• **Entries supplied**
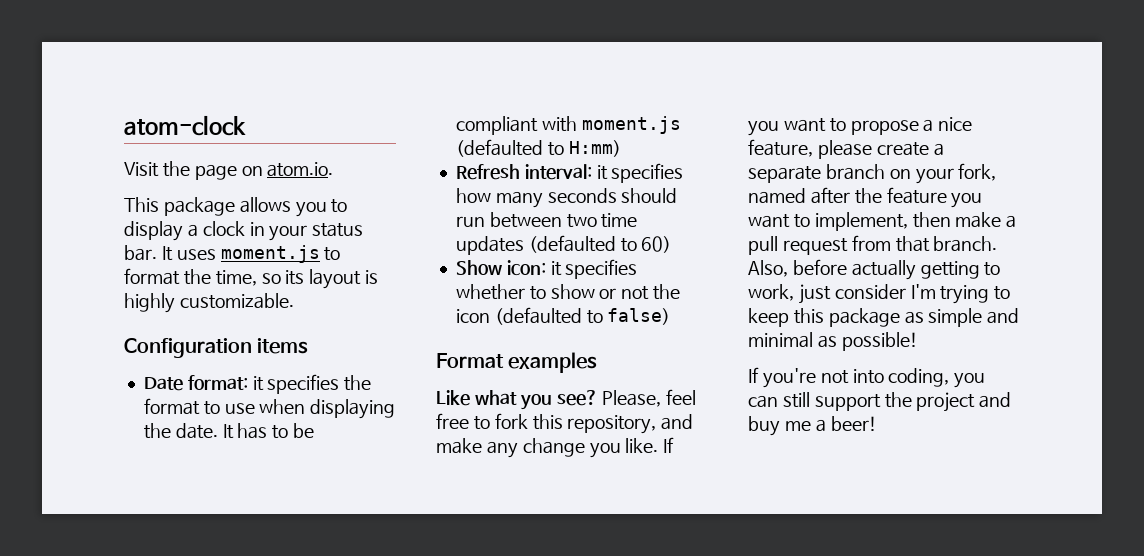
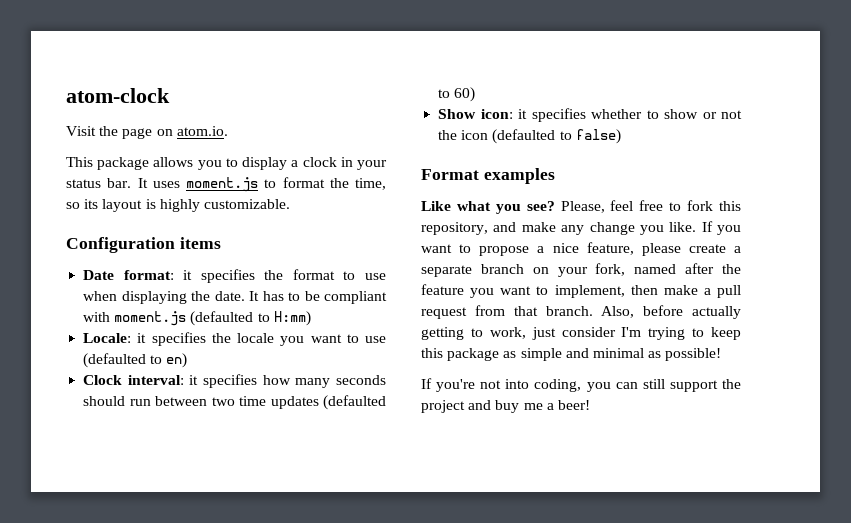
[455,164,520,180] Refresh -> [83,332,386,346] [83,353,188,368] [83,375,123,385] Locale: it specifies the locale you want to use (defaulted to en) // Clock

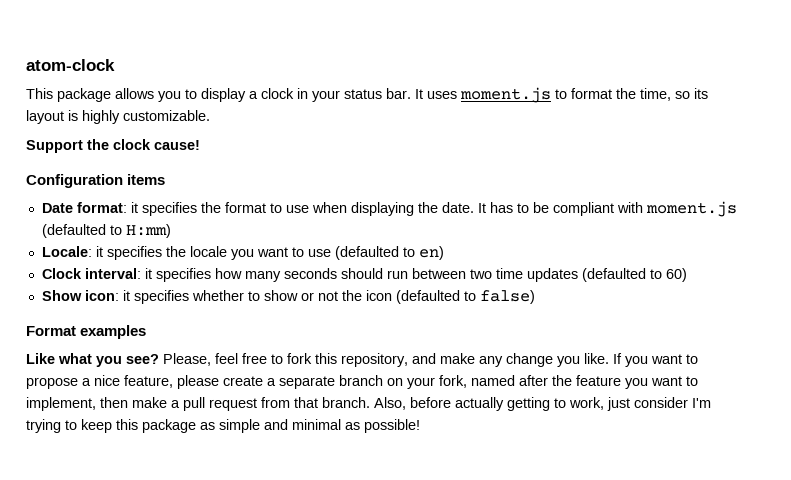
[66,126,228,139] // Visit the page on atom.io. -> (115, 65) none
(290, 204) none -> [26,139,200,153] // Support the clock cause!
[421,378,741,392] [421,400,590,413] // If you're not into coding, you can still support the project and buy me a beer! -> (420, 426) none

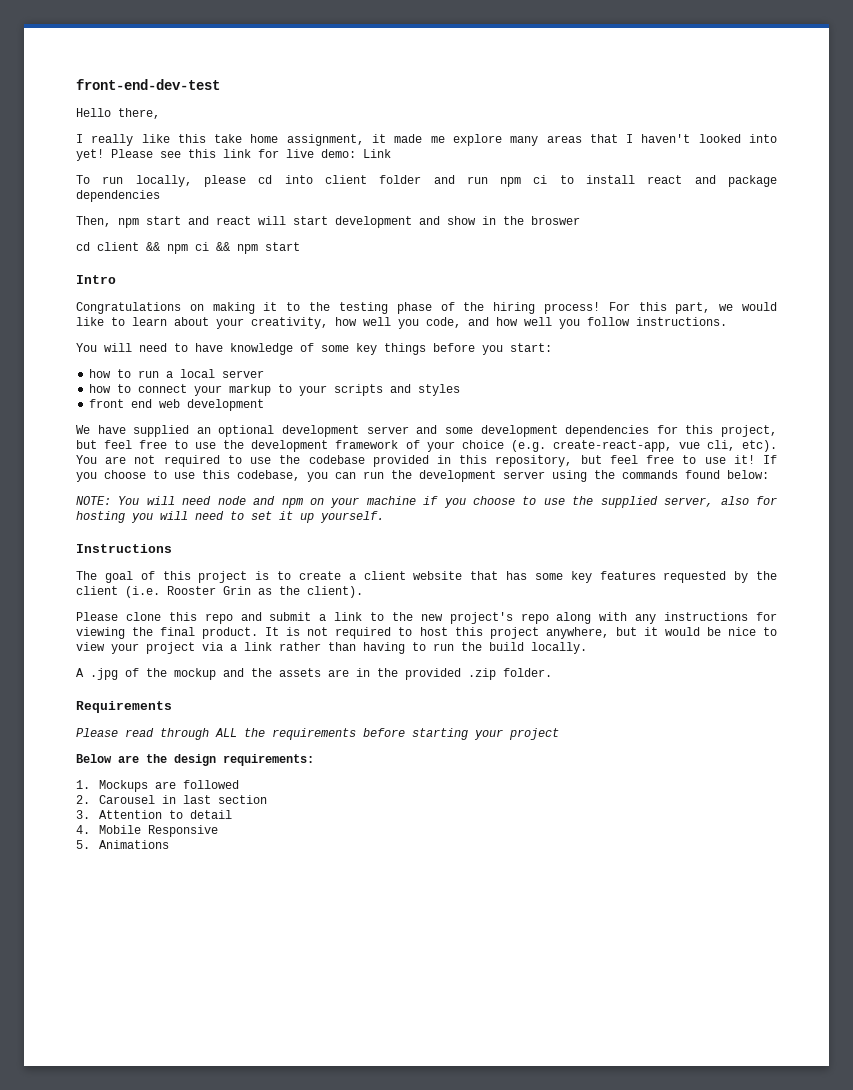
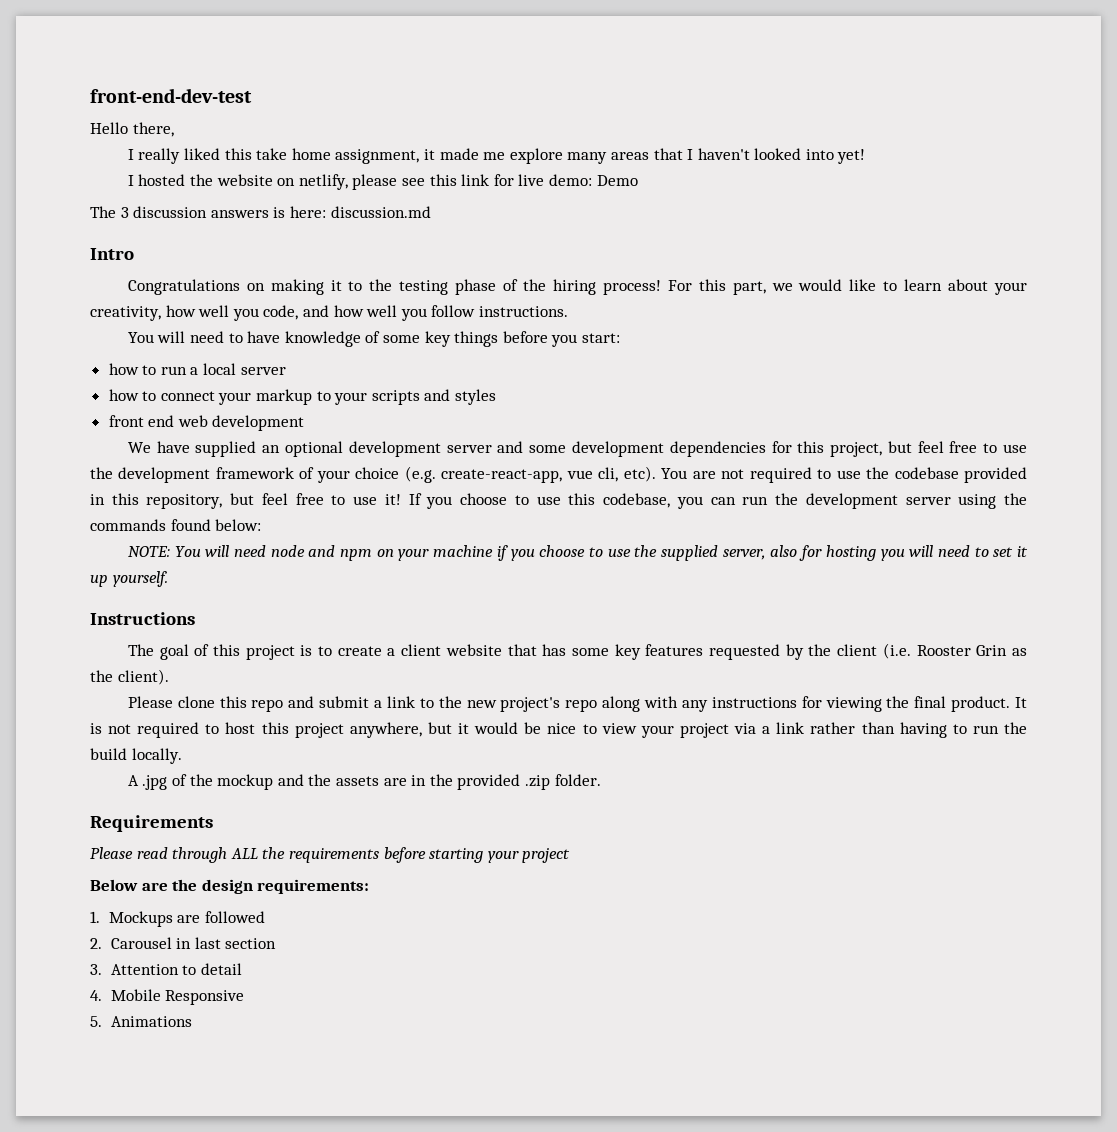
[141,134,170,143] like -> [184,148,221,160] liked
[111,149,153,158] Please -> [127,174,398,190] // I hosted the website on netlify, please
[363,149,391,158] [76,175,777,187] [76,190,160,202] [76,216,580,228] [76,242,300,254] Link // To run locally, please cd into client folder and run npm ci to install react and package dependencies // Then, npm start and react will start development and show in the broswer // cd client && npm ci && npm start -> [596,175,638,186] [90,206,431,218] Demo // The 3 discussion answers is here: discussion.md

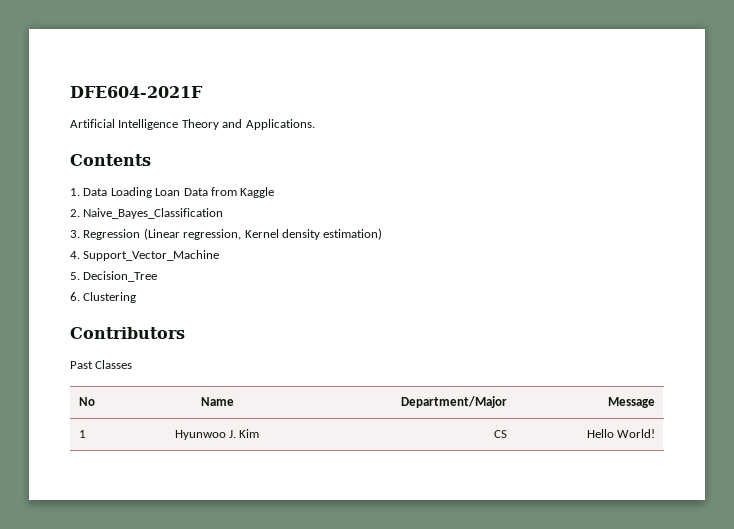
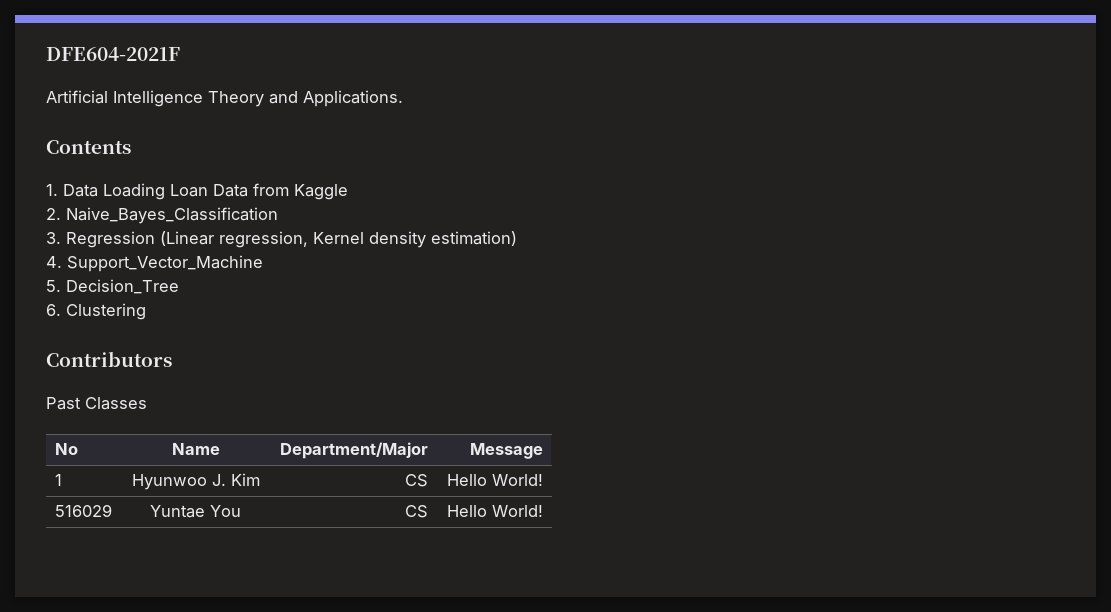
(656, 433) none -> [54,504,112,517] [150,505,241,518] [405,505,429,518] [447,505,544,517] // 516029 | Yuntae You | CS | Hello World!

• **About this task**
Would you filter the records and copy each line that contains the word "please"?

• **Exercise output**
[111,149,153,158] Please -> [127,174,398,190] // I hosted the website on netlify, please
[363,149,391,158] [76,175,777,187] [76,190,160,202] [76,216,580,228] [76,242,300,254] Link // To run locally, please cd into client folder and run npm ci to install react and package dependencies // Then, npm start and react will start development and show in the broswer // cd client && npm ci && npm start -> [596,175,638,186] [90,206,431,218] Demo // The 3 discussion answers is here: discussion.md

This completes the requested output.